According to Dr. Freedman, the psychologist who conducted the court ordered evaluations, the relationship between Gerald and the respondent father was that of a young child with a stranger or a distant relative.
(5) Gerald is now three years old. He has spent approximately two thirds of his life in foster care. He deserves to leave foster care and to attain permanency in adoption.13
(6) Neither respondent parent have made efforts to adjust their circumstances, conduct or condition to make it in the best interest of Gerald to return him to either respondent parent in the foreseeable future. Respondent mother has made no attempt to have any contact with Gerald since 1999. She contacted DCF in October of 2000, one month prior to the termination trial, but was not available for further follow up. CT Page 14981 She failed to appear at the termination trial.

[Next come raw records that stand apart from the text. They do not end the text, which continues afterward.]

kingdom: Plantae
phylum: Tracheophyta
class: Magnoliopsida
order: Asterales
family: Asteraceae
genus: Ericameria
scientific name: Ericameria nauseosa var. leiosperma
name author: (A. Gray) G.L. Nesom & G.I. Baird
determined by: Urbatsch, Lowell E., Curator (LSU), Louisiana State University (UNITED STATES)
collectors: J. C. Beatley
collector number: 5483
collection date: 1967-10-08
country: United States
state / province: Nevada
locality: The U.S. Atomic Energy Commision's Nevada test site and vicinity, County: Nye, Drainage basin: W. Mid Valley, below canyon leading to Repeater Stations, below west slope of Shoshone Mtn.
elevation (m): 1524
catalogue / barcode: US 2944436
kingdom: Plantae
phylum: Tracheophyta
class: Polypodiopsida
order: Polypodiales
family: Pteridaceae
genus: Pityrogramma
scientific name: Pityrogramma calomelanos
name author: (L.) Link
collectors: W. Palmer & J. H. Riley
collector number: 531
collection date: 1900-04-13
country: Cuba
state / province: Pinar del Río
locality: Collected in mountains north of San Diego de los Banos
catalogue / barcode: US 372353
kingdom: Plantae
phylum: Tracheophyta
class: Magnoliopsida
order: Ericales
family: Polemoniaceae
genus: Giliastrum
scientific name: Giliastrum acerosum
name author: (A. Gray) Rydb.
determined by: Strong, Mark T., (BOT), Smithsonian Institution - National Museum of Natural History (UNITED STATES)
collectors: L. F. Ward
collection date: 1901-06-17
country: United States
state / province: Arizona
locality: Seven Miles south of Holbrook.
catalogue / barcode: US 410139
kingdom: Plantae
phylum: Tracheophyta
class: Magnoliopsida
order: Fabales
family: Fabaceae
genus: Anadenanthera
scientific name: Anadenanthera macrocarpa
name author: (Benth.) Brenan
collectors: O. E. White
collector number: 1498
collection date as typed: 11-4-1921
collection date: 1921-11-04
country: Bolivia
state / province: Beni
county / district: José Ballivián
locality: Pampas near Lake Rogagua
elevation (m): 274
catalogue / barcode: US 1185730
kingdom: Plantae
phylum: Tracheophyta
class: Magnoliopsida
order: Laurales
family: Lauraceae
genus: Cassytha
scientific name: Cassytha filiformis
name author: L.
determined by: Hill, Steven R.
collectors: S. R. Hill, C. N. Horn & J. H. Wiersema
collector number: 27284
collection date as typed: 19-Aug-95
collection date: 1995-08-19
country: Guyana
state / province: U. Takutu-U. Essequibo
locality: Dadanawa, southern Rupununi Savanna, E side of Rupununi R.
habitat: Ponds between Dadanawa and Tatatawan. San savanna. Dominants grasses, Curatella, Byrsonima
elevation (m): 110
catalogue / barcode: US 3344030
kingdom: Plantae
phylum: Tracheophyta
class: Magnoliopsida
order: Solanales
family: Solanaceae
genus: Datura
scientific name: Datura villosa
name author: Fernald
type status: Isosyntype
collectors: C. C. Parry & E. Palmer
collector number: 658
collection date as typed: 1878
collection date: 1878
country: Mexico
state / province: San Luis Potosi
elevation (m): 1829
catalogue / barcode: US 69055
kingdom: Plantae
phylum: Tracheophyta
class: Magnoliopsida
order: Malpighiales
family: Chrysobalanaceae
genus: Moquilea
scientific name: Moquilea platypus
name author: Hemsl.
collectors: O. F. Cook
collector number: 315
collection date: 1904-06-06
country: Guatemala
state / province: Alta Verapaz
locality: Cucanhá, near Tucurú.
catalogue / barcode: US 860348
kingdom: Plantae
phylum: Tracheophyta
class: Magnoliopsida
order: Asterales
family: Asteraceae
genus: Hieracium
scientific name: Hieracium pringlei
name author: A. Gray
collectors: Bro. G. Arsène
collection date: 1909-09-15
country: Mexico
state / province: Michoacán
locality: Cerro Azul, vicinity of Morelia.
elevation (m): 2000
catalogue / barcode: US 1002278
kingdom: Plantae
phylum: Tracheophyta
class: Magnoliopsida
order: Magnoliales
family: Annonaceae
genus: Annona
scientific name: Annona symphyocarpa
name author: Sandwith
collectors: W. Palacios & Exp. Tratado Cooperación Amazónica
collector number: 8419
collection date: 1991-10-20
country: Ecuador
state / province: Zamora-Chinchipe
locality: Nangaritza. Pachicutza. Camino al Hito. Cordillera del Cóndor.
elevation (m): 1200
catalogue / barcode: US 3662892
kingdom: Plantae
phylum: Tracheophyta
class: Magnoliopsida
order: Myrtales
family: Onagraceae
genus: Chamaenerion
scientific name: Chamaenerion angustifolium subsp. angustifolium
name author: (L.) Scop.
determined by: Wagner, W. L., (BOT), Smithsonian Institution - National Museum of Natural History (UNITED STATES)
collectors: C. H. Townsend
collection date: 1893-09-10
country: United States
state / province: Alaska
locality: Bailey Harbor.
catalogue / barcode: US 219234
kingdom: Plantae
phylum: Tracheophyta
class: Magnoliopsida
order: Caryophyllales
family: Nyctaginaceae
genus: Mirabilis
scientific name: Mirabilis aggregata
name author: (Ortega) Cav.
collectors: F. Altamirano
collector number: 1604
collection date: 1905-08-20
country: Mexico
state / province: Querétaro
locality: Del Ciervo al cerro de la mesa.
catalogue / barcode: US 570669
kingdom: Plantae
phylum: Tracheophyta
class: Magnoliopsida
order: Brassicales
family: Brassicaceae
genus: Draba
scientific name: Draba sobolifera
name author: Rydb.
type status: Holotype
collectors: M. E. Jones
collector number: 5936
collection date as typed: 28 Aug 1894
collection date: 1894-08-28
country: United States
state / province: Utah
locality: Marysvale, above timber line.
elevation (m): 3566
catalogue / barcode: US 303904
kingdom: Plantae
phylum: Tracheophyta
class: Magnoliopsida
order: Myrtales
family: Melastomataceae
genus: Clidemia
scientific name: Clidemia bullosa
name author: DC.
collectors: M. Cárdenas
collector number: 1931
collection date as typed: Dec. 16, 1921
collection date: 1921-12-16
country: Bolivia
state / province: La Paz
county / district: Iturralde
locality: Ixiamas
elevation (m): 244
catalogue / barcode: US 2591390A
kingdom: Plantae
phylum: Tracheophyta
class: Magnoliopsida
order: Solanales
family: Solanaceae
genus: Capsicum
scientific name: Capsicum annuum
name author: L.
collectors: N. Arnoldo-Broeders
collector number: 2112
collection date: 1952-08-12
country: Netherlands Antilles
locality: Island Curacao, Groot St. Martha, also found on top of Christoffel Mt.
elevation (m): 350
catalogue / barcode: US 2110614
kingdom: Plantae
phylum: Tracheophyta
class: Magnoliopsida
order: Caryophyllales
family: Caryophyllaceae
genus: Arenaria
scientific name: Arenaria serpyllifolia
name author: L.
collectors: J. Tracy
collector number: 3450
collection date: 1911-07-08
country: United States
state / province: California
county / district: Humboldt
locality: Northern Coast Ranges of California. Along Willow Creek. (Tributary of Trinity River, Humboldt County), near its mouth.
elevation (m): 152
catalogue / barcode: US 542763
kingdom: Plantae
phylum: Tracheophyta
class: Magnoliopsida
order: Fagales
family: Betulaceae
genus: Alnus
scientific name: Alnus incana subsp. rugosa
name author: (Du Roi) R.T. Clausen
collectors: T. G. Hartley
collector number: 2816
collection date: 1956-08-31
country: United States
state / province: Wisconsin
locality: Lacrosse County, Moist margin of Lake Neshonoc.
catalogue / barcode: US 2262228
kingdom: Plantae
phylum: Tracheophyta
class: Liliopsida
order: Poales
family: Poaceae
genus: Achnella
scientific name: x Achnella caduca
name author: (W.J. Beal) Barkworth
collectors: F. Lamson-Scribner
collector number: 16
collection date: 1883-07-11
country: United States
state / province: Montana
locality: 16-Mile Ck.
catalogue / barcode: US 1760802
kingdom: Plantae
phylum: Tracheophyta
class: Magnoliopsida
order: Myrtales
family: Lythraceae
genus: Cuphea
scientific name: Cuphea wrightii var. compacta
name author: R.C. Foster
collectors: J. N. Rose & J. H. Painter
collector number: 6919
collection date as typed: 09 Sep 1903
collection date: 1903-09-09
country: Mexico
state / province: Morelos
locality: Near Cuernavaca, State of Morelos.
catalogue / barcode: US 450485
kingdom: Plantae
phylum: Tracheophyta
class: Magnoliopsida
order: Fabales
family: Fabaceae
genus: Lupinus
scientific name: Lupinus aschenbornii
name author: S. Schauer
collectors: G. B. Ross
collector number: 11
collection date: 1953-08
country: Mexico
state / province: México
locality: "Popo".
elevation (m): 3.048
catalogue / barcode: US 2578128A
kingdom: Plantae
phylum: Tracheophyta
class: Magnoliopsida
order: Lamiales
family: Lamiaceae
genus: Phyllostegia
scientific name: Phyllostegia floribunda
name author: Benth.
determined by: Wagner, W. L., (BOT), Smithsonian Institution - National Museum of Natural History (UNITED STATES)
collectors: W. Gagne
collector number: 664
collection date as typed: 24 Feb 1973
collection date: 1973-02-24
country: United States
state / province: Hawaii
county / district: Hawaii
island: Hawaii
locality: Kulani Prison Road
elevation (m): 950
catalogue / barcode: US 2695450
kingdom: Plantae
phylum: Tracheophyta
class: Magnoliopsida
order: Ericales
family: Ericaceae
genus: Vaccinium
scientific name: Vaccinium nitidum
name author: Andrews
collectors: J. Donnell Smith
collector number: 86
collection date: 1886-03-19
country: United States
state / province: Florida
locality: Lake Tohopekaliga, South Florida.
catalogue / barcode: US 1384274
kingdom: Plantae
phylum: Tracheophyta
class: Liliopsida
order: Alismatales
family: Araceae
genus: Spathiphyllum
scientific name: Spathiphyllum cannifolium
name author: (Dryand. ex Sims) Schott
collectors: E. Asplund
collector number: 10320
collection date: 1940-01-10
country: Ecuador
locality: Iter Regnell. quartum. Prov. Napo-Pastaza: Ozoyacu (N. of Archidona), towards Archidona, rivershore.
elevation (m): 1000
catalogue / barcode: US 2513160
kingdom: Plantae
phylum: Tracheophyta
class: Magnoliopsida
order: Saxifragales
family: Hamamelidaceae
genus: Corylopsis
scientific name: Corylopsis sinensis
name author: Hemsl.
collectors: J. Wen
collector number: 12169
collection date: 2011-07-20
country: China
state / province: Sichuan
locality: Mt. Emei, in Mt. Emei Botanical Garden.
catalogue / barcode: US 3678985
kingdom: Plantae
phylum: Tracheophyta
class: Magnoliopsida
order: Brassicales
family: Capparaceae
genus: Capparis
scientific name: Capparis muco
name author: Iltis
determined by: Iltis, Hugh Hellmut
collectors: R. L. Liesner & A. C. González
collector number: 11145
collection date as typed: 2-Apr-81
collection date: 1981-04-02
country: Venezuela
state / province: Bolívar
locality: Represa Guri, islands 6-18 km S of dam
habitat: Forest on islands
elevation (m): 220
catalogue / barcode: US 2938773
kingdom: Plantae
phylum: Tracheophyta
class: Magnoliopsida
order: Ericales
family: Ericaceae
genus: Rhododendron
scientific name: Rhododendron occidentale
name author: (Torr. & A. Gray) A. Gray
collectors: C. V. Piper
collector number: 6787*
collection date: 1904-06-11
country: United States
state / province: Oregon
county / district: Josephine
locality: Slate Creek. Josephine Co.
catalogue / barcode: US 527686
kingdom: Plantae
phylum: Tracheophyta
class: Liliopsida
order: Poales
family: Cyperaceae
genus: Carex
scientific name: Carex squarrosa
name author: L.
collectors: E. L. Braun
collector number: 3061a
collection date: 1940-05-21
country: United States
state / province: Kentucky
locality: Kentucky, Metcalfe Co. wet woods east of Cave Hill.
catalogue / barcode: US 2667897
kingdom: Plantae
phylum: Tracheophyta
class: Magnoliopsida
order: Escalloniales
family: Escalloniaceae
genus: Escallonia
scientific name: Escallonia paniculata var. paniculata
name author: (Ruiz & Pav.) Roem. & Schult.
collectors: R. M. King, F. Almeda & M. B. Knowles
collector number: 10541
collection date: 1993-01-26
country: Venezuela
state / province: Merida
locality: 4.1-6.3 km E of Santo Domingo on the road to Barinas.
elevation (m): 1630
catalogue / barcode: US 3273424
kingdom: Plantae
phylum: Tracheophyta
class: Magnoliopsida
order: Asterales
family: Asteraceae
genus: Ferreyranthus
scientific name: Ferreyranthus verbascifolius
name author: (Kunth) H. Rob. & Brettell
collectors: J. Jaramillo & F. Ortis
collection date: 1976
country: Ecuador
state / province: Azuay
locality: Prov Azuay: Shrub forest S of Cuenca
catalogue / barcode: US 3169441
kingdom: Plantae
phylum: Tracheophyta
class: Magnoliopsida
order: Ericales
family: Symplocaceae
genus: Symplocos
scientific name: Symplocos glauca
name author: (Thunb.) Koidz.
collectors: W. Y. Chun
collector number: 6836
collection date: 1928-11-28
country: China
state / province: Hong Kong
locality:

To his credit, respondent father did complete available prison programs. His continued incarceration makes anything other than prison visits impossible. Other than the monthly visits when DCF brings the child to the prison, respondent father initiates no other contact or offers any other support, emotional or financial, to the child.
(7) Failure of either respondent parent to successfully reunite with their child is due solely to the choices and behaviors that each of the respondent parents decided to engage in. This court is aware of no individual or agency, or economic restraints that prohibited either respondent parent to reunify with the child.
CONCLUSION
This court finds by clear and convincing evidence that it is in Gerald's best interest to terminate the parental rights of the respondent parents. This conclusion is reached only after considering the child's needs, the length of time he has been in foster care and his need for permanency, which in this case means adoption.
Accordingly, the court hereby grants the termination petitions as to Gerald S. The court orders that the Commissioner of the Department of Children and Families be appointed the statutory parent for Gerald S. A permanency plan shall be filed with the court within thirty days. A review plan will be filed in accordance with state and federal law.